Partly cloudy skies greeted 25 visitors (24 students and 1 instructor) from Western University’s History, Science & Technology class to the Cronyn Observatory for Exploring the Stars, Wednesday, October 24th, 7:00 p.m. Since the lecture room beneath the dome was not available, graduate students Allison Hill and Emily McCullough arranged chairs in the dome to accommodate the visitors for the digital slide presentation.
Because of partly cloudy skies Allison and Emily immediately brought the visitors onto the Observatory’s roof patio to observe the 3-day-past-first quarter gibbous Moon through amateur telescopes. RASC London Centre members Everett Clark and Bob Duff showed them the Moon through the London Centre’s 25.4cm Dobsonian, using 17mm Nagler eyepiece (66X), and the Observatory’s 8-inch (20.3cm) Meade Schmidt-Cassegrain, using the 12.5mm Ortho (160X) eyepiece.

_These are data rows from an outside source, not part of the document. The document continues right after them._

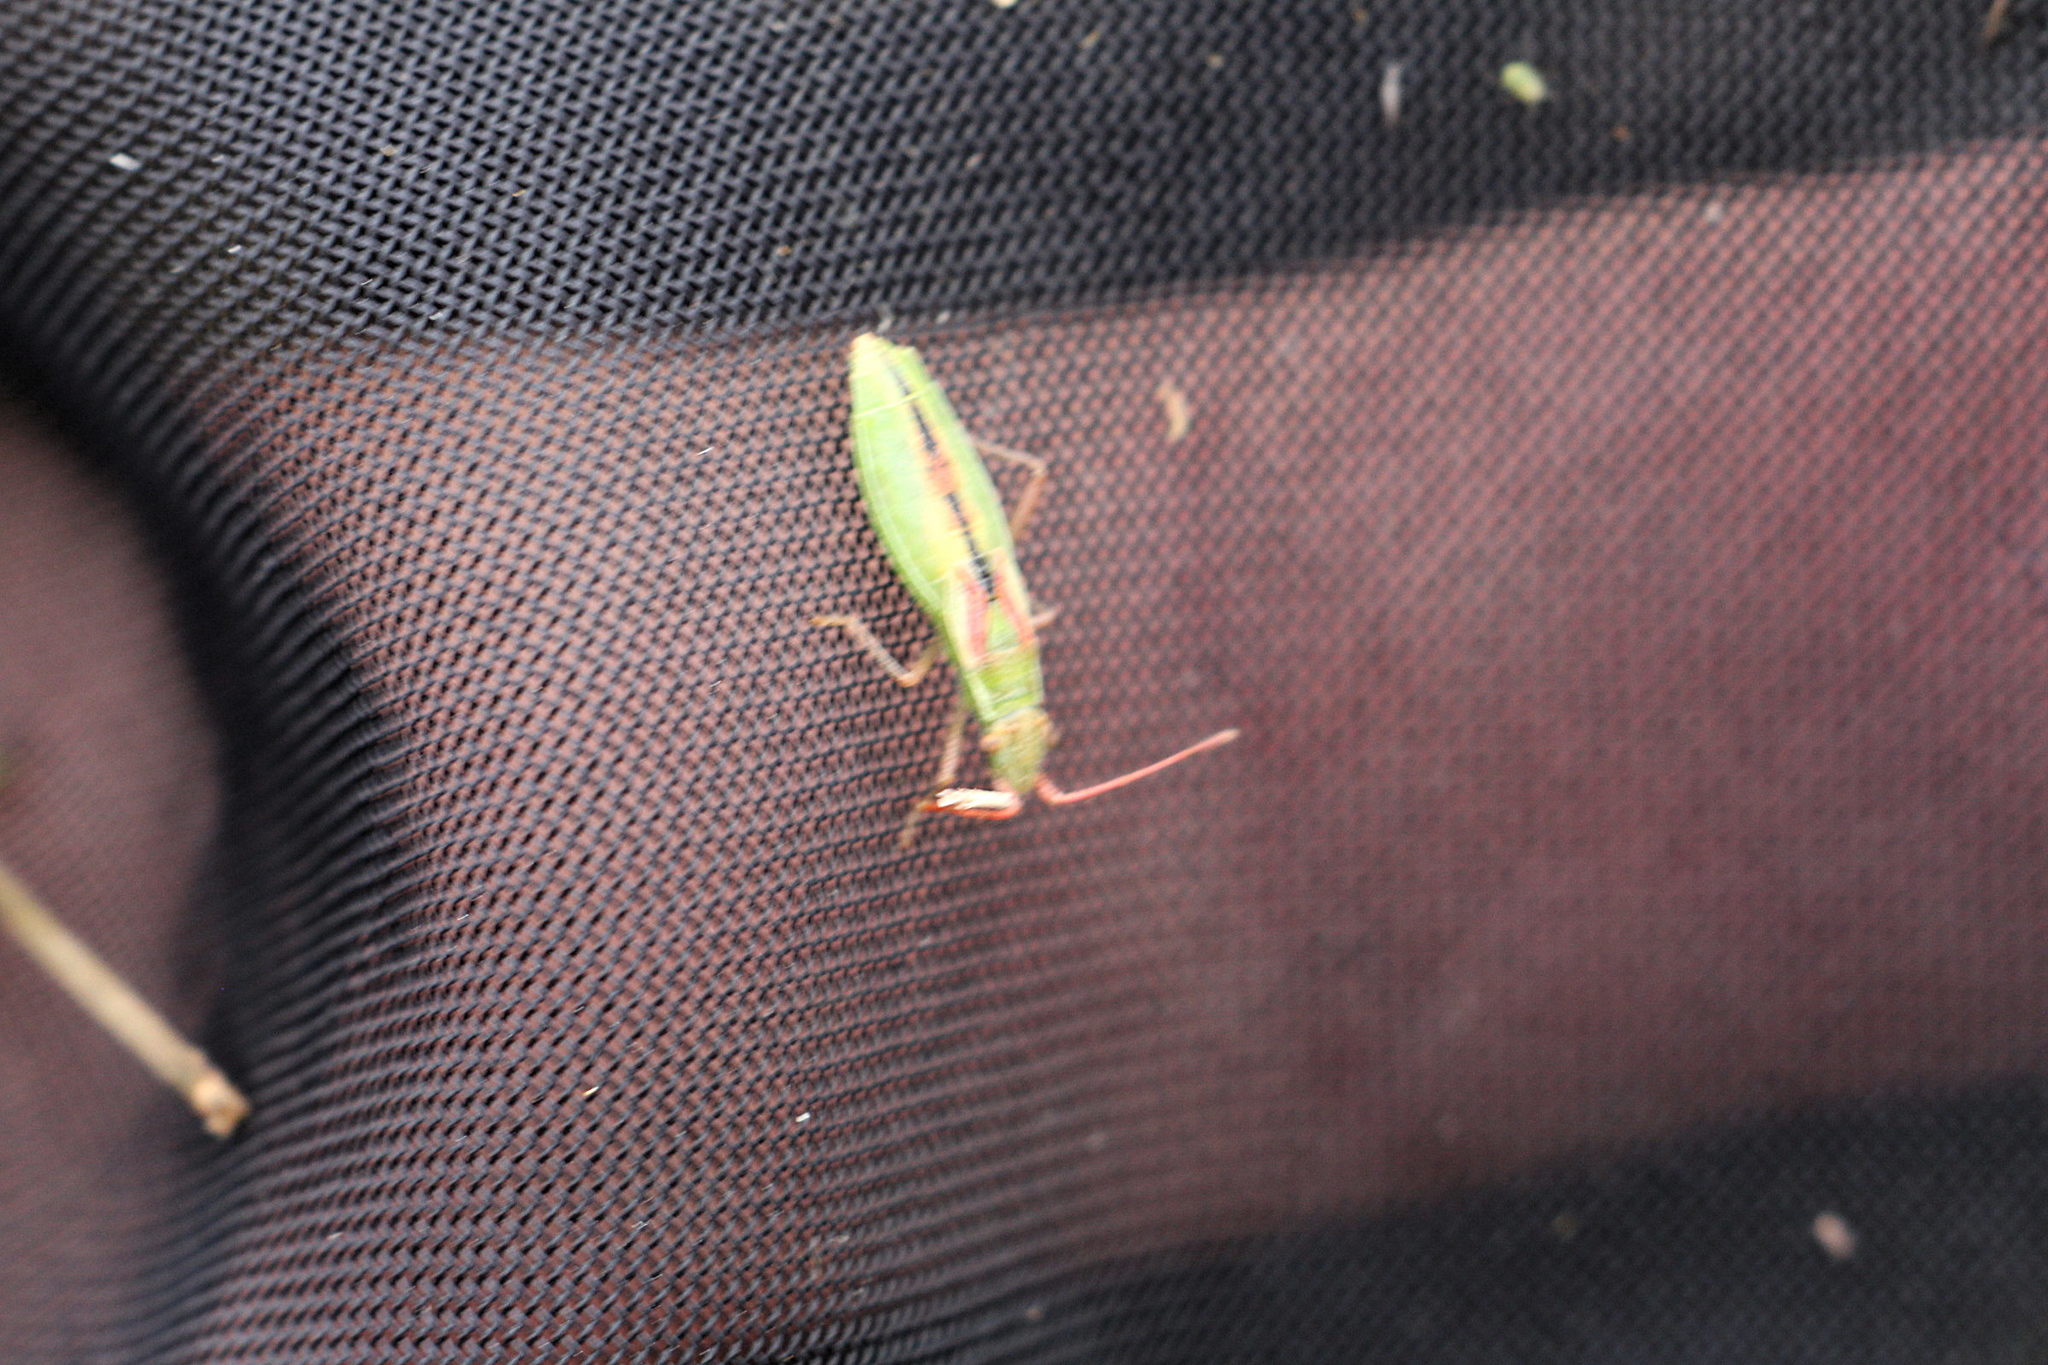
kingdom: Animalia
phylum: Arthropoda
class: Insecta
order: Hemiptera
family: Rhopalidae
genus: Myrmus
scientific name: Myrmus miriformis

This was followed by Allison’s digital slide presentation, “Astronomy– An Ancient Perspective,” shown on the west wall inside the dome. Emily then distributed 25 “Star Finder” planispheres and showed the visitors how to assemble and use them. (Bob Duff brought a batch of 100 “Star Finder” planispheres from RASC.)
The skies gradually cleared through the evening and there was more observing of the Moon and the star Vega through the 25.4cm refractor, using the 32mm Erfle eyepiece (137X), and the Dobsonian. Bob put the 18mm Radian eyepiece (111X) in the Schmidt-Cassegrain for an excellent wide field view of the Moon. He answered questions and discussed the lunar maria and formation of the Moon. Everybody was gone by 8:45 p.m. after a very enjoyable and informative evening.